Cultural memory aids. Public-grade retrieval over local archives, museums, libraries, newsrooms; explainable provenance attached to works.
Civic copilots. Municipal drafting, grant writing, participatory planning with model-assisted scenario tools; translation and accessibility as defaults.
Studio-in-a-browser. Broadcast-quality editing, scoring, and compositing in ordinary devices; collaborative rooms with rights baked in.
Ambient interpretation. On-device captioning, sign-to-speech and speech-to-sign, description for the visually impaired, reading-level adaptation.
Translingual publics.

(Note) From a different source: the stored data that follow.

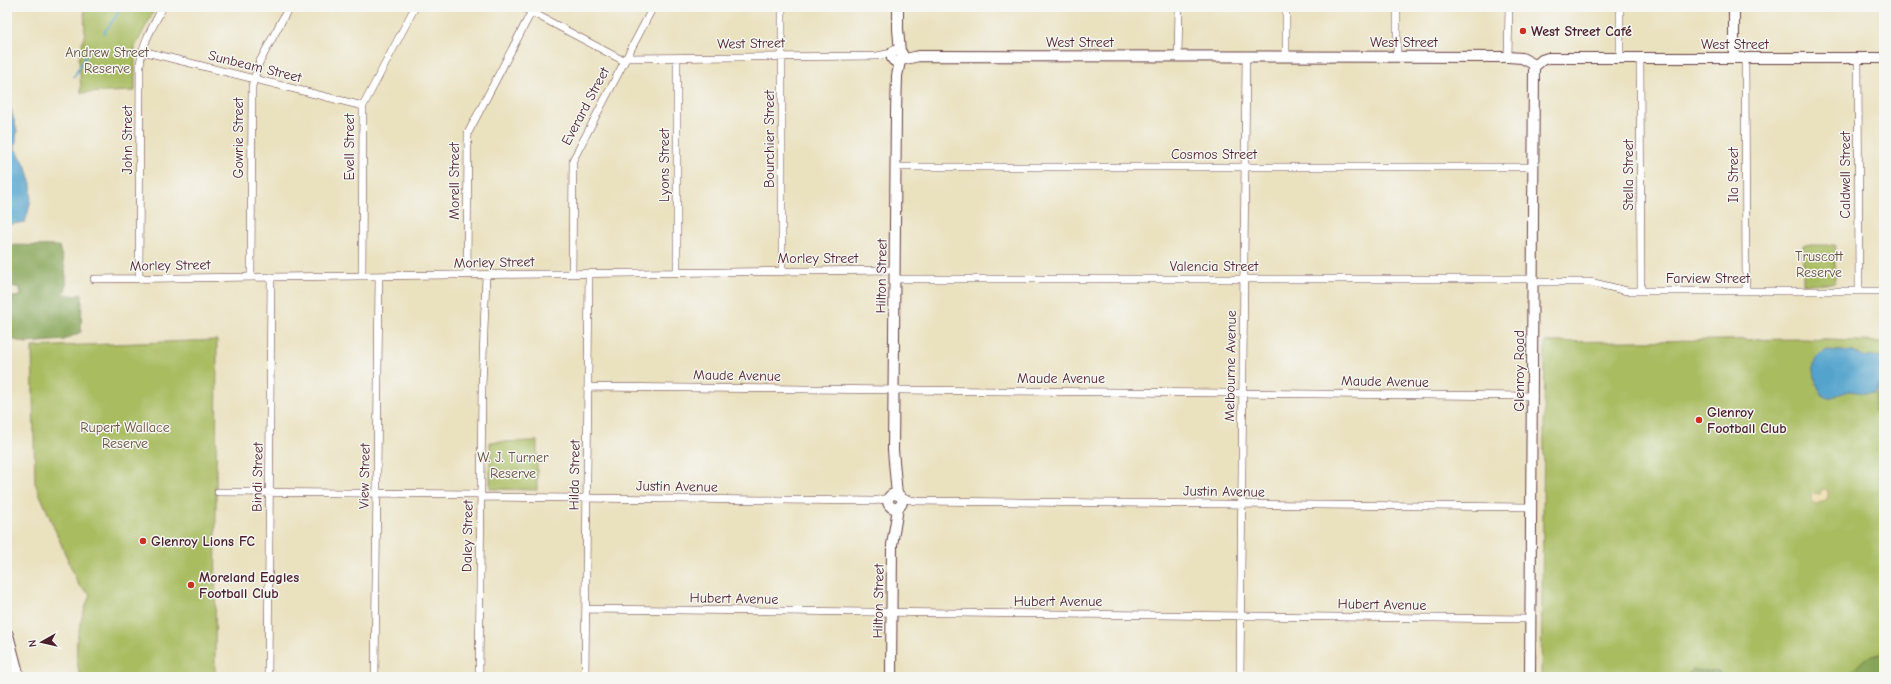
<svg xmlns="http://www.w3.org/2000/svg" width="1891" height="684" viewBox="0 0 1891 684" font-family="'Comic Neue',sans-serif">
<rect width="100%" height="100%" fill="#f6f6f2"/>
<filter id="ink" filterUnits="userSpaceOnUse"><feTurbulence type="fractalNoise" baseFrequency=".025" numOctaves="2"/><feDisplacementMap in="SourceGraphic" scale="8" xChannelSelector="R" yChannelSelector="G"/><feConvolveMatrix kernelMatrix="1 2 1 2 8 2 1 2 1" color-interpolation-filters="sRGB"/></filter>
<filter id="wash" filterUnits="userSpaceOnUse"><feTurbulence type="fractalNoise" baseFrequency=".012" numOctaves="4" result="noise"/><feDisplacementMap in="SourceGraphic" scale="16" xChannelSelector="R" yChannelSelector="G"/><feGaussianBlur stdDeviation="0.9" result="paint"/><feColorMatrix in="noise" values="0 0 0 0 0 0 0 0 0 0 0 0 0 0 0 0 0 1.4 0 .05"/><feComposite in="paint" operator="in"/></filter>
<g filter="url(#wash)">
<rect width="100%" height="100%" fill="#eae1bf"/>
<path fill="#a9bc60" stroke="#7a6e46" d="M84,7H156L135,47V91L81,93L79,59L85,32Z
M1803,245H1835V283L1803,284Z
M1803,339L1884,342V677H1541L1545,342Z
M217,340L215,677H80C72,643 79,626 90,594L79,586L35,483L32,347Z
M537,441V490L490,489V442Z"/>
<path fill="#86a456" stroke="#686240" d="M7,245L59,246C63,262 70,279 64,294L75,296L82,294L81,332L64,340L26,343L7,338V298L21,296L20,288L7,285Z
M1884,384V422L1874,411L1876,396Z
M1884,653V676L1845,677L1866,658Z
M1693,670L1719,672L1720,677H1684Z"/>
<path fill="#eeda9e" stroke="#9c7c64" d="M1822,489L1828,490V496L1825,501L1815,504L1812,502L1811,496L1813,493L1819,494Z"/>
<path fill="#52a3cc" stroke="#4e617c" d="M7,102L9,103L17,131L15,149C34,173 35,193 25,222L7,225Z
M1827,350L1853,352L1866,357L1884,356V378L1875,394L1848,391L1829,398H1824C1818,390 1811,370 1815,360C1817,355 1822,353 1827,350Z"/>
<g fill="none" stroke-linecap="round" stroke-linejoin="round">
<path stroke="#52a3cc" stroke-width="2" d="M104,33L122,7
M74,77L90,49"/>
</g>
</g>
<g filter="url(#ink)">
<g fill="none" stroke-linecap="round" stroke-linejoin="round">
<g stroke="#623c41" stroke-width="8">
<path id="street" d="M522,7L624,61
M782,7V272
M142,51L363,106
M1178,56L1179,7
M1286,56V7
M1397,56V7
M1508,57L1509,7
M625,58L877,56L892,53
M677,58V273
M1745,58L1746,291
M1858,58L1859,291
M1620,59V7
M1640,59L1641,291
M896,167H1532
M572,274L573,160L653,7
M467,275L468,133L534,7
M362,276L363,106L415,7
M251,277L252,86L259,63L289,7
M94,279L895,270
M139,279L140,65C142,43 153,26 163,7
M895,279H1533
M1533,282H1590L1627,291H1884
M588,387L1533,396
M218,492L481,494
M481,497L873,501L889,498
M901,498L916,501L1531,507
M586,609L1530,619
M268,677L271,277
M375,677L379,276
M479,677L482,387L486,275
M585,677L589,274
M1240,677L1246,56"/>
</g>
<g stroke="#623c41" stroke-width="12">
<path id="secondary" d="M898,7V29L900,52
M891.5 56a5.5 5.5 0 1 1 11 0a5.5 5.5 0 1 1-11 0Z
M1734,58V7
M901,60L919,56L1508,57L1522,58L1535,65
M888 501a7 7 0 1 1 14 0a7 7 0 1 1-14 0Z
M897,495L893,450L896,112L897,76L900,61
M891,677L892,545L898,508
M1530,677L1534,67L1542,60L1548,58H1884"/>
</g>
<g stroke="#623c41" stroke-width="14">
<path id="highway" d="M7,635L18,677"/>
</g>
<use href="#street" stroke="#fff" stroke-width="7"/>
<use href="#secondary" stroke="#fff" stroke-width="10"/>
<use href="#highway" stroke="#fff" stroke-width="12"/>
</g>
</g>
<g fill="#c8321e" stroke="#f6f6f2" stroke-width="1.5">
<circle cx="1523" cy="31" r="4"/>
<circle cx="1699" cy="420" r="4"/>
<circle cx="143" cy="541" r="4"/>
<circle cx="191" cy="585" r="4"/>
</g>
<g text-anchor="middle" stroke-width="3" stroke-linejoin="round" paint-order="stroke">
<g font-size="14" font-weight="bold" fill="#4a1f2b" stroke="#f6f6f2" text-anchor="start">
<text x="1531" y="36">West Street Café</text>
<text x="1707" y="417">Glenroy<tspan x="1707" dy="16">Football Club</tspan></text>
<text x="151" y="546">Glenroy Lions FC</text>
<text x="199" y="582">Moreland Eagles<tspan x="199" dy="16">Football Club</tspan></text>
</g>
<g font-size="14" fill="#4a1f2b" stroke="#f6f6f2">
<text x="1080" y="47">West Street</text>
<text x="1404" y="47">West Street</text>
<text transform="translate(751 43) rotate(-1)" y="5">West Street</text>
<text x="1735" y="49">West Street</text>
<text transform="translate(255 66) rotate(14)" y="5">Sunbeam Street</text>
<text transform="translate(585 106) rotate(-62)" y="5">Everard Street</text>
<text transform="translate(238 138) rotate(-90)" y="5">Gowrie Street</text>
<text transform="translate(769 139) rotate(-90)" y="5">Bourchier Street</text>
<text transform="translate(127 140) rotate(-90)" y="5">John Street</text>
<text transform="translate(349 147) rotate(-90)" y="5">Evell Street</text>
<text x="1214" y="159">Cosmos Street</text>
<text transform="translate(664 165) rotate(-90)" y="5">Lyons Street</text>
<text transform="translate(1628 175) rotate(-90)" y="5">Stella Street</text>
<text transform="translate(1733 175) rotate(-90)" y="5">Ila Street</text>
<text transform="translate(1845 175) rotate(-90)" y="5">Caldwell Street</text>
<text transform="translate(454 181) rotate(-90)" y="5">Morell Street</text>
<text x="818" y="263">Morley Street</text>
<text transform="translate(494 262) rotate(-1)" y="5">Morley Street</text>
<text transform="translate(170 265) rotate(-1)" y="5">Morley Street</text>
<text x="1214" y="271">Valencia Street</text>
<text transform="translate(881 276) rotate(-89)" y="5">Hilton Street</text>
<text x="1708" y="283">Farview Street</text>
<text transform="translate(1230 366) rotate(-89)" y="5">Melbourne Avenue</text>
<text transform="translate(1519 371) rotate(-90)" y="5">Glenroy Road</text>
<text transform="translate(737 375) rotate(1)" y="5">Maude Avenue</text>
<text x="1061" y="383">Maude Avenue</text>
<text transform="translate(1385 381) rotate(1)" y="5">Maude Avenue</text>
<text transform="translate(574 475) rotate(-89)" y="5">Hilda Street</text>
<text transform="translate(364 476) rotate(-89)" y="5">View Street</text>
<text transform="translate(257 477) rotate(-89)" y="5">Bindi Street</text>
<text transform="translate(677 486) rotate(1)" y="5">Justin Avenue</text>
<text transform="translate(1224 491) rotate(1)" y="5">Justin Avenue</text>
<text transform="translate(467 536) rotate(-89)" y="5">Daley Street</text>
<text transform="translate(734 598) rotate(1)" y="5">Hubert Avenue</text>
<text transform="translate(878 601) rotate(-89)" y="5">Hilton Street</text>
<text x="1058" y="606">Hubert Avenue</text>
<text transform="translate(1382 604) rotate(1)" y="5">Hubert Avenue</text>
</g>
<g font-size="14" fill="#664e3b" stroke="#f6f6f2">
<text x="107" y="57">Andrew Street<tspan x="107" dy="16">Reserve</tspan></text>
<text x="1819" y="261">Truscott<tspan x="1819" dy="16">Reserve</tspan></text>
<text x="125" y="432">Rupert Wallace<tspan x="125" dy="16">Reserve</tspan></text>
<text x="513" y="462">W. J. Turner<tspan x="513" dy="16">Reserve</tspan></text>
</g>
</g>
<rect width="1891" height="684" fill="none" stroke="#f6f6f2" stroke-width="24"/>
<g transform="translate(42 642) rotate(262)" stroke="#f6f6f2" stroke-width="3" paint-order="stroke">
<path d="M0-3L7 15L0 10L-7 15Z" fill="#4a1f2b"/>
<text y="-6" font-size="11" font-weight="bold" text-anchor="middle" fill="#4a1f2b">N</text>
</g>
</svg>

Real-time subtitling across languages for education, performances, town halls.
Each item is technically feasible now; the hard work will be institutional: standards, rights, and the humility to place connection before product.
9) The interspecies Interverse
Here the Interverse leans into “fiction science”—not fantasies, but research trajectories.
Ocean listening stations that stream marine codas as public signal, annotated by models and humans in the loop.
Forest observatories that turn sensor nets into the lively presence of chorusing birds, water tables, tree electrical activity—so land management becomes conversational.
Urban non-human forums - for rivers, air, pollinators, you name it - where models summarize conditions and residents deliberate with more-than-human stakeholders.
Nonhuman minds may never become transparent to us; we may still only pattern-match and predict responses, but with enough data and the right models, other minds become legible enough to matter in public.
10) Omega
In the near future, we will experience a lot of slop and with any luck, some emerging scaffolds. But the deeper arc is one of intelligence becoming infrastructure for everyday life - the lasting transformation of the order of electrification or more. I’ve talked about the Interverse as one imagination of that fully fleshed out cognitive society: the moment when AI lets computation finally do what Weiser promised - move to the background so relations can move to the front.
Farrell and Shalizi remind us not to mystify the moment: we have always lived with monsters of our own making. If the industrial age organized matter, and the first digital age organized information, this next age will organize relations, both human to human, and, if we are lucky and careful, human to more-than-human too. Prediction will be part of it, and so will embodiment and production. The Interverse is the public space in which intelligence disappears into the background so that our shared work of meaning-making can take center stage.